I defined the score functions used for the regression. For a more clear approach I wrote the function `print_metrics` in the file `utility.py` In particular, I decided to write a function that prints the following values to compare models:
- mean absolute error
- mean squared error
- $r^2$, where the best score is 1, good is above 0.7
- explained variance score, where the best score is 1

In [4]:
from utility import print_metrics
importlib.reload(utility)

<module 'notebooks.utility' from 'C:\\Users\\marco\\Documents\\UNI\\Y3\\DataWebMining\\project\\DWMProject\\notebooks\\utility.py'>

## Model Building + Score

In [5]:
model = LinearRegression(n_jobs=-1)
model.fit(X_train, y_train)

LinearRegression(n_jobs=-1)

In [6]:
print_metrics(y_test, model.predict(X_test))

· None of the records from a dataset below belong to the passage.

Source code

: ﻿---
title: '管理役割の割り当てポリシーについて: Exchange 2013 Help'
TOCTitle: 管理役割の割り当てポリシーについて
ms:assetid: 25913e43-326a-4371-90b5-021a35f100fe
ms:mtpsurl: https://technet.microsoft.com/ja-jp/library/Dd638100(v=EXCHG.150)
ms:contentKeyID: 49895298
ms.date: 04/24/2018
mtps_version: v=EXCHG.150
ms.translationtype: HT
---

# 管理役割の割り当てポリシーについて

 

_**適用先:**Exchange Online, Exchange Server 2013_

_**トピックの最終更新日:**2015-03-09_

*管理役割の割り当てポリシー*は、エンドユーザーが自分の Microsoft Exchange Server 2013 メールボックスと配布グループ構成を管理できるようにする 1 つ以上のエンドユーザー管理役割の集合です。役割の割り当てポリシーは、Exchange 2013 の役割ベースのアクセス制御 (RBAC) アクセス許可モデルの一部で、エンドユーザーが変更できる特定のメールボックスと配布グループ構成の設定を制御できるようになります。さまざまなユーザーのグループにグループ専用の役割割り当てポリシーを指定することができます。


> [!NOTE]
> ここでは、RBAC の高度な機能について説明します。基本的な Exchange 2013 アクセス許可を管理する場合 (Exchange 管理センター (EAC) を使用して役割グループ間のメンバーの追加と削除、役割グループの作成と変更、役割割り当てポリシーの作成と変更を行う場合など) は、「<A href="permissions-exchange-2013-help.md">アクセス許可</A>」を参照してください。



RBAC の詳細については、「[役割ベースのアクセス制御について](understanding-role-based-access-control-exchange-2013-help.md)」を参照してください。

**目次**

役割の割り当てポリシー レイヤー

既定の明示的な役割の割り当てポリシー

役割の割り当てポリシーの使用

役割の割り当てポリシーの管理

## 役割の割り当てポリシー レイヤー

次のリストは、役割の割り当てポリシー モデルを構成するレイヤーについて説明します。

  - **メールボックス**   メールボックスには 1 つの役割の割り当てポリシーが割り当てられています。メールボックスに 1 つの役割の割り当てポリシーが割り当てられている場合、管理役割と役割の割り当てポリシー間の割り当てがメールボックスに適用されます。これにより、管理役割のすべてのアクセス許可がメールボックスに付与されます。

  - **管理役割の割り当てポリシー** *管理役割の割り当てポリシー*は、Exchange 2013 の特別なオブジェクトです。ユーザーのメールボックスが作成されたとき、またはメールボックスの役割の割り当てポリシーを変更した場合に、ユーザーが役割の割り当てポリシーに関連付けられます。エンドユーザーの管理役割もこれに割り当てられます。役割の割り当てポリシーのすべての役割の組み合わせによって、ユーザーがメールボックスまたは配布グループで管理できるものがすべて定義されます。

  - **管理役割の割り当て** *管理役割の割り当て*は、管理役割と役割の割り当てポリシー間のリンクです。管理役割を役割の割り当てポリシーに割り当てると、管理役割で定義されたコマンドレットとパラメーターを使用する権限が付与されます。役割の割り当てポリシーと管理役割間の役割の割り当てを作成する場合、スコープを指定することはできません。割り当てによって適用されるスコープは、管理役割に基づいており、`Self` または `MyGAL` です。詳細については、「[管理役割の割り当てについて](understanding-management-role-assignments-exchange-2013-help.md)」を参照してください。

+--------------------------+--------+
|          Method          | Value  |
| mean absolute error      | 0.073  |
+--------------------------+--------+
| mean squared error       | 0.030  |
+--------------------------+--------+
| r^2                      | -0.006 |
+--------------------------+--------+
| explained variance score | -0.005 |
+--------------------------+--------+